**Testo fornito**
================

Alessandro Gilmozzi
Alessandro Gilmozzi è prima di tutto un uomo della montagna.
La sua storia, la sua natura, la sua formazione sono profondamente legate ai luoghi montani che gli hanno dato i natali: Cavalese e la Val di Fiemme, così come quel settore di arco alpino che guarda alle Dolomiti come alla perla più preziosa.
Dire che Alessandro ama la montagna è riduttivo, perché la montagna è la sua sua vita; nel corso degli anni è diventata anche il suo linguaggio.
Il vocabolario espressivo del cuoco, il lessico dello chef e tutta la sua carica sono perfettamente integrati nella vita di montagna, con rispetto, schiettezza e profondità. Non solo le essenze, gli animali, i frutti e i prodotti della montagna entrano nei suoi piatti, bensì ne costituiscono il nerbo e l’anima. La cucina di Alessandro Gilmozzi è autentica cucina dolomitica.
Alessandro Gilmozzi è nato a Cavalese in una famiglia molto numerosa, che nel corso degli anni ha consolidato una grande esperienza nel settore dell’accoglienza.
È cresciuto tra cucine e fornelli, anche se ha coltivato a lungo una passione per la lavorazione del legno, i cui frutti si vedono ancora nella realizzazione di coltelli e attrezzatura da tavola, così come nelle sculture del ristorante.
La vocazione alla ristorazione è giunta in rapida successione quando, grazie agli incontri con grandi professionisti al lavoro nelle strutture di famiglia, ha trovato la sua cifra espressiva nella cucina di montagna. «Mai routinaria, mai ripetitiva».
Questo è il motivo urgente a cui si ispira Alessandro, sempre al lavoro per raccogliere nuove ispirazioni e generare nuove invenzioni attraverso uno studio continuo e intenso dei prodotti della montagna, da quelli più consueti fino all’esplorazione delle sfumature più ardite. Il legno, la pietra e il fuoco sono i fondamenti, mentre l’acciaio e la tecnologia sono gli strumenti del suo viaggio.

================

**Estratti dei dati**

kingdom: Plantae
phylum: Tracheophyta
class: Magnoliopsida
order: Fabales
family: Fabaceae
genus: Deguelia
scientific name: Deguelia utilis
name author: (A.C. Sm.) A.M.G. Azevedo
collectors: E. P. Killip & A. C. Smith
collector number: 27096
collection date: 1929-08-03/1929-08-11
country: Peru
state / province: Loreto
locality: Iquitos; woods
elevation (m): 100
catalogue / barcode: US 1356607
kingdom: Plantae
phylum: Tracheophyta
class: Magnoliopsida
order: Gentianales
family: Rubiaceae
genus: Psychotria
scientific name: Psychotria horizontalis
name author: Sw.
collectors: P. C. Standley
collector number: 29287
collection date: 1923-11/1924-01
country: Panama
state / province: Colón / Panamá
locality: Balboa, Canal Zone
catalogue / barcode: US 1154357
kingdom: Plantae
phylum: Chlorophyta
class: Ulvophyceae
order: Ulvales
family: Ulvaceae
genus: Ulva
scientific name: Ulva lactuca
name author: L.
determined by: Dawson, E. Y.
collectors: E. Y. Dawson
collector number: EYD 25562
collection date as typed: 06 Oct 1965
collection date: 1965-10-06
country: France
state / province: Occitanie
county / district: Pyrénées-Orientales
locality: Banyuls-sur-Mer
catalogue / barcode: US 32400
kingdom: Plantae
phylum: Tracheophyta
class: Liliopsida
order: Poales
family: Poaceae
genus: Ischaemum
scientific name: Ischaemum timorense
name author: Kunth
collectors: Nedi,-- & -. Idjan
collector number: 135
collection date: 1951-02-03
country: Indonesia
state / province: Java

================

**Consegne richieste**
[1] Restituisci il passo del testo su Alessandro Gilmozzi compreso tra "Il vocabolario espressivo" e "autentica cucina dolomitica.", estremi inclusi.
[2] Nel testo su Alessandro Gilmozzi, per quale motivo affermare che egli ama la montagna viene definito riduttivo? Rispondi in una-tre frasi.

**Risposte per voce**
[1]
Il vocabolario espressivo del cuoco, il lessico dello chef e tutta la sua carica sono perfettamente integrati nella vita di montagna, con rispetto, schiettezza e profondità. Non solo le essenze, gli animali, i frutti e i prodotti della montagna entrano nei suoi piatti, bensì ne costituiscono il nerbo e l’anima. La cucina di Alessandro Gilmozzi è autentica cucina dolomitica.

[2] Perché la montagna è la sua vita. Nel corso degli anni è diventata anche il suo linguaggio.